Date Published: 11 May 2021
Councillors have declared war on fly-tippers throughout North Kesteven.
The number of fly-tipping incidents reported in the District has jumped by two thirds in a year – from 837 in 12 months ending in March 2020 to 1,405 in the same period ending in March this year.
There has been a similar trend across Lincolnshire and so, deciding that enough is enough, the district council and other engaged agencies have formed a county-wide Environmental Crime Partnership which aims to reduce and prevent fly tipping across Lincolnshire through all relevant agencies working together.
Leader of North Kesteven District Council, Cllr Richard Wright said: “This initiative is a real step forward because it means would-be fly-tippers now know that there are no areas anywhere in the county where tackling illegal dumping is not a high priority issue.”
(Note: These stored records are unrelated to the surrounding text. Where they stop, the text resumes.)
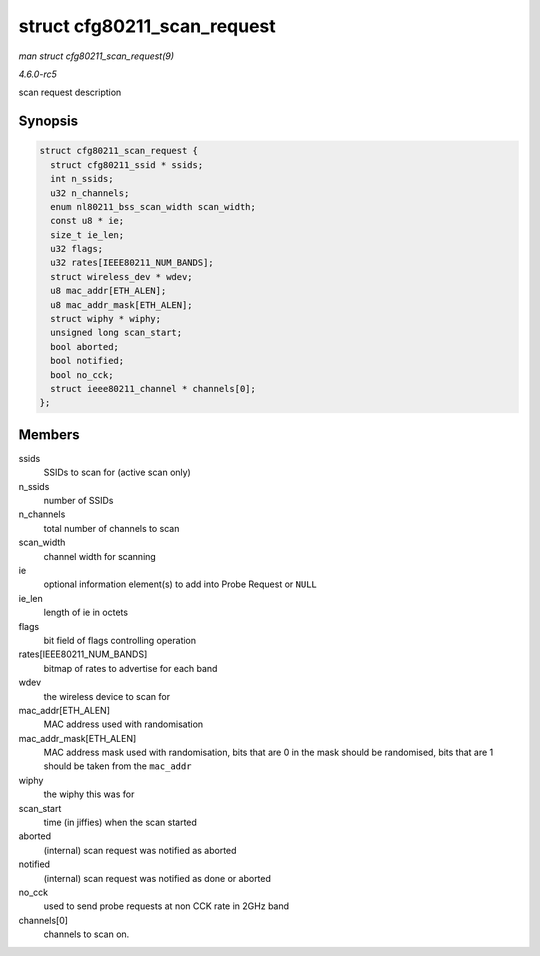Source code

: .. -*- coding: utf-8; mode: rst -*-

.. _API-struct-cfg80211-scan-request:

============================
struct cfg80211_scan_request
============================

*man struct cfg80211_scan_request(9)*

*4.6.0-rc5*

scan request description


Synopsis
========

.. code-block:: c

    struct cfg80211_scan_request {
      struct cfg80211_ssid * ssids;
      int n_ssids;
      u32 n_channels;
      enum nl80211_bss_scan_width scan_width;
      const u8 * ie;
      size_t ie_len;
      u32 flags;
      u32 rates[IEEE80211_NUM_BANDS];
      struct wireless_dev * wdev;
      u8 mac_addr[ETH_ALEN];
      u8 mac_addr_mask[ETH_ALEN];
      struct wiphy * wiphy;
      unsigned long scan_start;
      bool aborted;
      bool notified;
      bool no_cck;
      struct ieee80211_channel * channels[0];
    };


Members
=======

ssids
    SSIDs to scan for (active scan only)

n_ssids
    number of SSIDs

n_channels
    total number of channels to scan

scan_width
    channel width for scanning

ie
    optional information element(s) to add into Probe Request or
    ``NULL``

ie_len
    length of ie in octets

flags
    bit field of flags controlling operation

rates[IEEE80211_NUM_BANDS]
    bitmap of rates to advertise for each band

wdev
    the wireless device to scan for

mac_addr[ETH_ALEN]
    MAC address used with randomisation

mac_addr_mask[ETH_ALEN]
    MAC address mask used with randomisation, bits that are 0 in the
    mask should be randomised, bits that are 1 should be taken from the
    ``mac_addr``

wiphy
    the wiphy this was for

scan_start
    time (in jiffies) when the scan started

aborted
    (internal) scan request was notified as aborted

notified
    (internal) scan request was notified as done or aborted

no_cck
    used to send probe requests at non CCK rate in 2GHz band

channels[0]
    channels to scan on.


.. ------------------------------------------------------------------------------
.. This file was automatically converted from DocBook-XML with the dbxml
.. library (https://github.com/return42/sphkerneldoc). The origin XML comes
.. from the linux kernel, refer to:
..
.. * https://github.com/torvalds/linux/tree/master/Documentation/DocBook
.. ------------------------------------------------------------------------------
And the Partnership is not just about councils. Other agencies that have signed up include Lincolnshire Police, Humberside Police, the Office of the Crime and Police Commissioner, the Environment Agency, the National Farmers’ Union, the Ministry of Defence, the Internal Drainage Board, the Forestry Commission, the Countryside Land Association and Anglian Water.
“The support the group has received is really good news because it means that fly-tipping is not just a council issue but all sorts of agencies want to help to convince people that this sort of behaviour is just not acceptable,” said Cllr Wright.
The Environmental Crime Partnership is chaired by Ayeisha Kirkham, Environmental Protection Team Manager at North Kesteven District Council.
She said: “Some people are guilty of fly tipping by association because they do not take enough care when choosing someone to deal with their waste. There are lots of rogue traders who often canvas for business door to door or on social media and ask for payment in cash before fly-tipping the waste.
“We would urge everyone to check out that someone offering to deal with their waste is genuine and not to pay in cash. Failure to do so will be expensive because if waste can be tracked back to the original owner they will be deemed responsible for it and face a prosecution or a fixed penalty fine of £400 with no discount for early payment and no opportunity to pay by instalments,” said Mrs Kirkham.
Other common forms of fly-tipping include mattresses, televisions and fridges being dumped on street corners, green waste tipped on common land and lay-by bins being used for household or commercial waste by anyone passing by in a vehicle.
Cllr Wright said: “The Council is fully committed to dealing with fly-tipping but we need help. I would urge anyone who sees anything suspicious when they are out and about to let us know about it as soon as possible and pass on registration numbers of any vehicles that could be involved.”